- disintegration of the family
- mistreatment of women and girls
- mistreatment of children
- witchcraft and cultural beliefs infiltrating the church
- despair of men who can no longer meet cultural definitions of masculinity
Over the last seven years, Empower has responded to leaders in the developing world who are searching for solutions to the disintegration of the family, and its impact not only on individuals who are hurt, abused, or neglected, but on the society as a whole, which begins to fall apart.
The patterns of dysfunction have a long history. This painting from Uganda depicts “The African Woman’s Burden,” a common art theme in sub-Saharan Africa, where women do the bulk of the farming.

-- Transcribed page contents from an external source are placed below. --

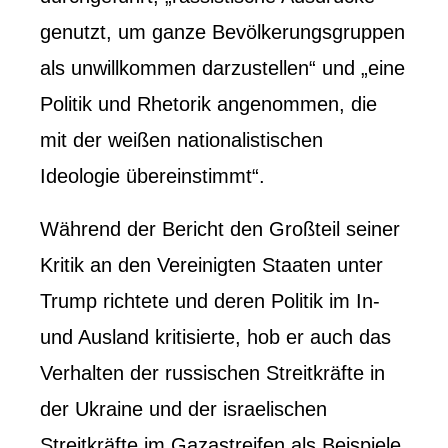
genutzt, um ganze Bevölkerungsgruppen
als unwillkommen darzustellen“ und „eine
Politik und Rhetorik angenommen, die
mit der weißen nationalistischen
Ideologie übereinstimmt“.
Während der Bericht den Großteil seiner
Kritik an den Vereinigten Staaten unter
Trump richtete und deren Politik im In-
und Ausland kritisierte, hob er auch das
Verhalten der russischen Streitkräfte in
der Ukraine und der israelischen
Streitkräfte im Gazastreifen als Beispiele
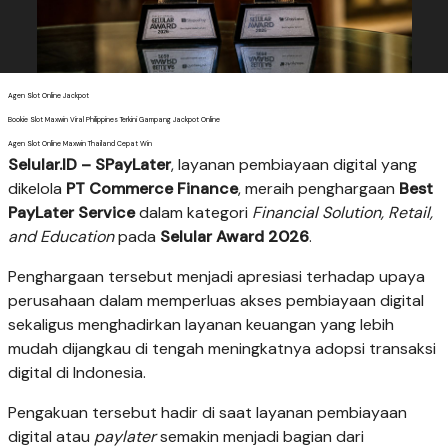
Agen Slot Online Jackpot
Bookie Slot Maxwin Viral Philippines Terkini Gampang Jackpot Online
Agen Slot Online Maxwin Thailand Cepat Win
Selular.ID –
SPayLater
, layanan pembiayaan digital yang
dikelola
PT Commerce Finance
, meraih penghargaan
Best
PayLater Service
dalam kategori
Financial Solution, Retail,
and Education
pada
Selular Award 2026
.
Penghargaan tersebut menjadi apresiasi terhadap upaya
perusahaan dalam memperluas akses pembiayaan digital
sekaligus menghadirkan layanan keuangan yang lebih
mudah dijangkau di tengah meningkatnya adopsi transaksi
digital di Indonesia.
Pengakuan tersebut hadir di saat layanan pembiayaan
digital atau
paylater
semakin menjadi bagian dari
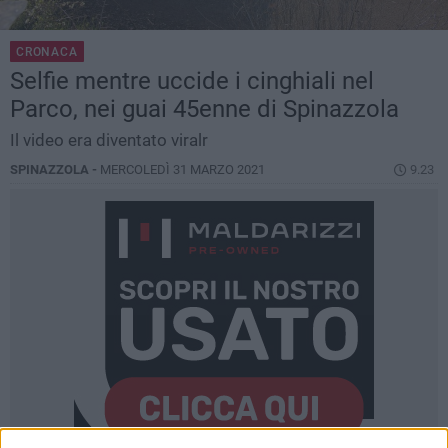
CRONACA
Selfie mentre uccide i cinghiali nel
Parco, nei guai 45enne di Spinazzola
Il video era diventato viralr
SPINAZZOLA -
MERCOLEDÌ 31 MARZO 2021
9.23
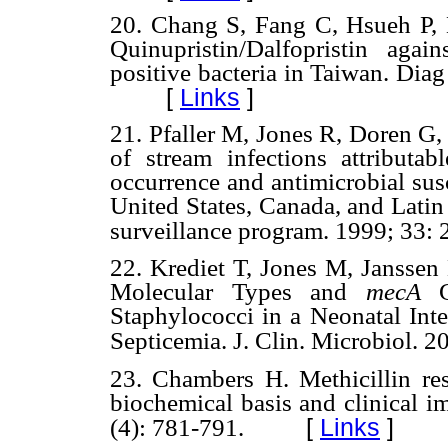
20.
Chang S, Fang C, Hsueh P, L
Quinupristin/Dalfopristin aga
positive bacteria in Taiwan. Dia
[
Links
]
21.
Pfaller M, Jones R, Doren G
of stream infections attributab
occurrence and antimicrobial susc
United States, Canada, and Lati
surveillance program. 1999; 33:
22.
Krediet T, Jones M, Janssen 
Molecular Types and
mecA
Ge
Staphylococci in a Neonatal Int
Septicemia. J. Clin. Microbiol. 
23.
Chambers H. Methicillin res
biochemical basis and clinical i
[
Links
]
(4): 781-791.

The hoe and the produce-laden basket on the woman’s head tell us that she is on her way home after a long day in the fields. The firewood carried by the girl-child reminds us of the many hours that women spend cooking that food. In some versions of this image, the woman is clearly pregnant as well. This and the baby on her back symbolize the many children she will be expected to bear. Bare feet suggest her poverty.
Such art reflects real life, as this photo taken along the road in Burundi shows. Inside the wrap around the woman’s middle is a baby. She may be pregnant as well. The man is wearing Western clothes and shoes; the woman is wearing traditional clothes and flip-flops. She carries roofing metal on her head, while her man holds nothing more than a pen.
The problems women face in developing countries are only the most visible symptoms of a wider dysfunction. Men also carry an unseen unburden, as economic development and the absence of jobs strip them of the means of supporting a family, and with that, their traditional role. The result: many fall into patterns of violence, substance abuse, and despair.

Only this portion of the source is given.